Program SMA Gratis di Sumedang Dinilai Gagal

by -81 views

Jatinangorku.com – Pembebasan biaya pendidikan bagi SMA sederajat gagal akibat kurang komitmen dari para pejabat pemkab Sumedang.

Hampir setahun program ini dijalankan, hanya 19 persen siswa SMA Negeri yang digratiskan dari biaya pendidikan, 16 persen siswa SMA swasta, 22,45 persen siswa SMK negeri dan 16 persen siswa SMK swasta. Selebihnya atau sebagian besar siswa SMA sederajat ini masih membayar biaya pendidikannya.

“Jadi baru sedikit siswa yang sudah terbebas dari biaya pendidikan.
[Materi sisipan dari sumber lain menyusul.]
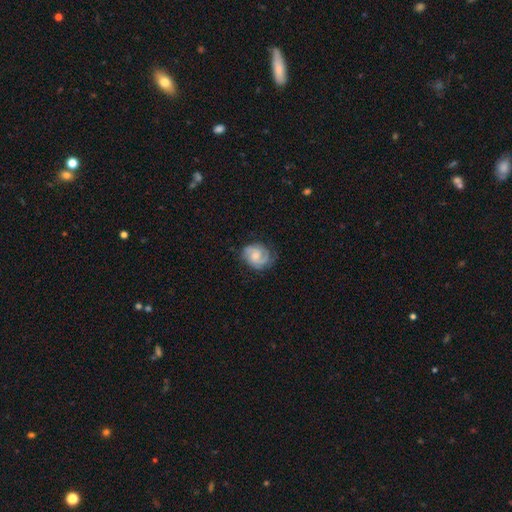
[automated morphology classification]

Sebagian besar yaitu lebih dari 80 persen siswa di setiap jenis sekolah menengah masih membayar biaya pendidikannya,” kata Nurdin Zein, Anggota DPRD Sumedang yang dicalonkan menjadi Ketua Komisi C DPRD Sumedang, Kamis (25/9/2014).

Nurdin menjelaskan, sekolah mengaku tak sanggup mengelola dana bantuan keuangan yang diberikan pemkab sebagai program pembebasan biaya pendidikan ini. Pasalnya, dana operasional di sekolah lebih besar daripada jumlah bantuan yang diberikan pemkab. Akhirnya, mereka tetap memungut biaya dari siswa.

“Sekolah ini belum termasuk sekolah gratis biaya, karena masih memungut biaya pendidikan, jadi yang gratis itu baru dirasakan sebagian kecil siswa saja,” kata Nurdin.

Atas kondisi ini, Rahmat Juliadi, Mantan Ketua Komisi C pada periode lalu menyayangkan sikap pemkab yang tidak komitmen terhadap program ini. Akibatnya, program ini gagal dilaksanakan. Sejatinya, program ini menjadi prestasi bagi pemkab Sumedang.

“Pemkab kurang komitmen terhadap program ini, jadinya ya programnya gagal, karena memang hanya segelintir siswa saja yang digratiskan dari biaya pendidikan,” kata Rahmat.

Menurut Rahmat, pada awal diluncurkan program ini, sudah ada dua SMA yang menolak mengikuti program ini. Alasannya, biaya bantuan operasional sekolah yang dihitung per siswa tak mencukupi rencana anggaran biaya yang dimiliki sekolah.

“Ada juga SMK yang tak mengikutinya karena statusnya masih baru sehingga belum bisa menerima dana BOS dari pusat, namun sebagian besar sekolah lainnya bersedia mengikuti,” terang Rahmat.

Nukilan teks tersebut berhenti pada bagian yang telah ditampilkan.